The Company has a qualified contributory retirement plan (the Plan), under Section 401(k) of the Internal Revenue Code which covers all full-time employees who meet certain eligibility requirements. Voluntary contributions may be made to the Plan by employees.  The Plan was changed to a Safe Harbor Plan effective for the 2008 calendar year.  This Plan requires a mandatory employer contribution.   The plan was converted back to a discretionary match during the fourth quarter 2009.  Therefore, the employer contributions expense for 2009 was $116,020 and $0 for 2010.

 
NOTE 15 -     COMMITMENTS AND CONTINGENCIES

 
The Company leases land for two of its Ft. Smith properties under the terms of operating ground lease agreements expiring August 2022 and May 2030.  The Company has options to renew the other leases for periods that range from 5-30 years.  The Company has prepaid land leases on the Portland hotels with a remaining balance of $3,611,895 on June 30, 2010.  These leases expire in June 2084.  Total rent expense for these leases for the six months ended June 30, 2010 was $118,737.

 
Approximate future minimum rental payments for noncancelable operating leases in excess of one year are as follows:

 
2010
  $ 118,738  
2011
    241,855  
2012
    246,366  
2013
    251,012  
2014
    255,798  
Thereafter
    7,112,864  
         
    $ 8,226,633  

NOTE 16 -     RELATED PARTY TRANSACTIONS

Pursuant to management agreements, The Summit Group, Inc. (a related party through common ownership and management control) provides management and accounting services for the Company.  The agreements provide for the Company to reimburse The Summit Group, Inc. for its actual overhead costs and expenses relating to the managing of the hotel properties.  At no time will the reimbursed management expenses exceed 4.5% of annual gross revenues.  At June 30, 2010, the Company had accounts payable of $322,240 to The Summit Group, Inc. The Company cannot remove The Summit Group, Inc. as its manager except for cause as specified in the agreements.

 
20

 

SUMMIT HOTEL PROPERTIES, LLC
NOTES TO CONSOLIDATED FINANCIAL STATEMENTS
JUNE 30, 2010
 

 
For the six months ended June 30, 2010, the Company paid reimbursed management expenses of $1,610,980 and reimbursed accounting services of $328,950.  The Company also reimbursed maintenance and purchasing services of $103,522 for the six months ended June 30, 2010.    These expenses are reflected within the general, selling and administrative section of the statement of operations.
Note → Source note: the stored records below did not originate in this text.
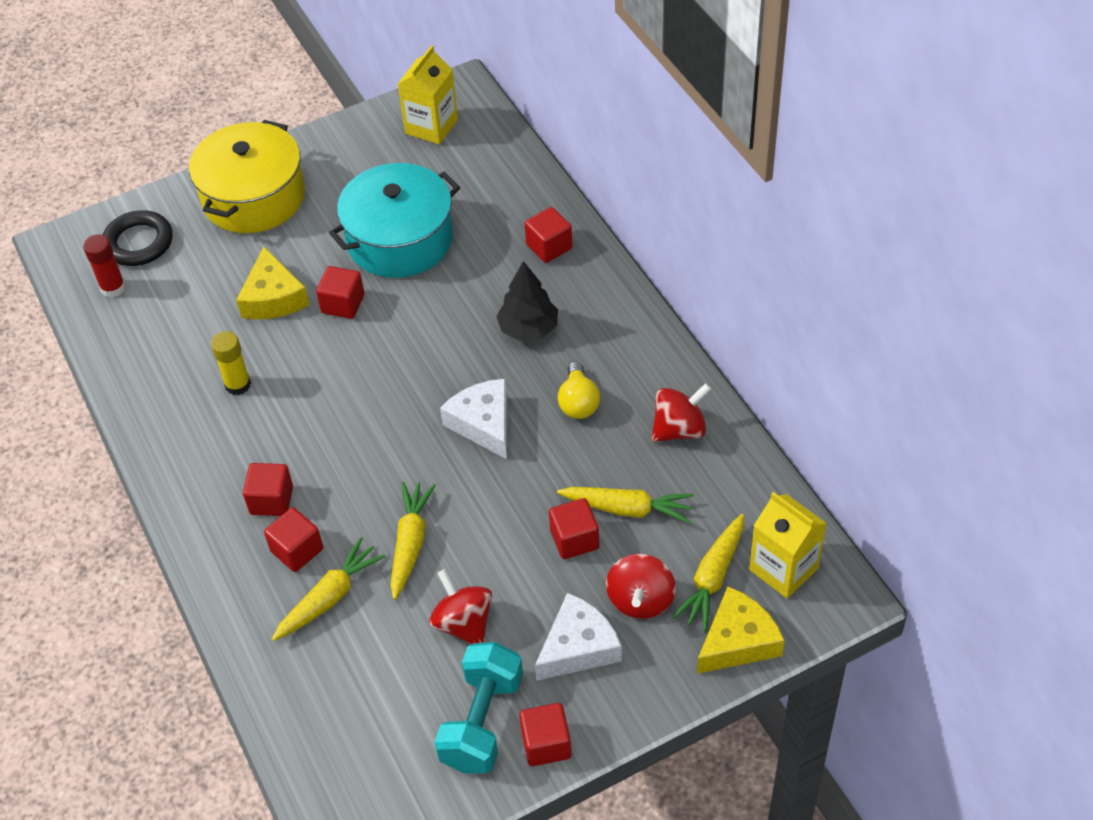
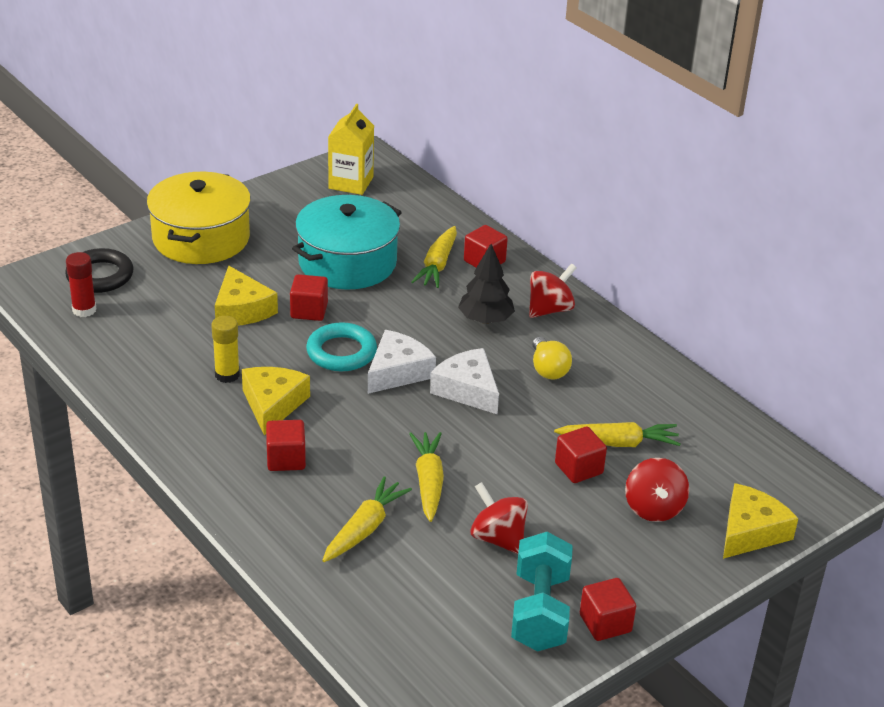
camera: 15 degrees left, 15 degrees down
(275, 428) = (273, 405): none -> yellow cheese
(297, 550) = (322, 495): red cube -> none
(363, 363) = (341, 352): none -> turquoise ring
(578, 647) = (609, 548): white cheese -> white cheese (398, 372)
(679, 429) = (644, 383): red spinning top -> red spinning top (550, 309)
(713, 577) = (712, 487): yellow carrot -> yellow carrot (438, 265)
(783, 569) = (771, 476): yellow carton -> none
As of June 30, 2010, the Company had accounts payable to The Summit Group, Inc. for $51,020 relating to reimbursement and development expenses for new hotel properties, respectively.

NOTE 17 -     SUBSEQUENT EVENTS

On August 9, 2010, Summit Hotel OP, LP filed with the Securities and Exchange Commission (SEC) a Form S-4 seeking to register its securities and Summit Hotel Properties, Inc. filed with the SEC a Form S-11 seeking to register its securities.  As described in these registration statements, upon receipt of proper approval from the Company’s Class A, Class A-1 and Class C members, and third parties whose approval may be required, the Company plans to merge with and into Summit Hotel OP, LP.  Summit Hotel OP, LP will be the operating partnership for Summit Hotel Properties, Inc., a hotel real estate investment trust (REIT).  Summit Hotel Properties, Inc. intends to list its stock with the New York Stock Exchange.  If these transactions are approved and completed as described in the registration statements, the successor company will have improved access to capital through the public trading markets.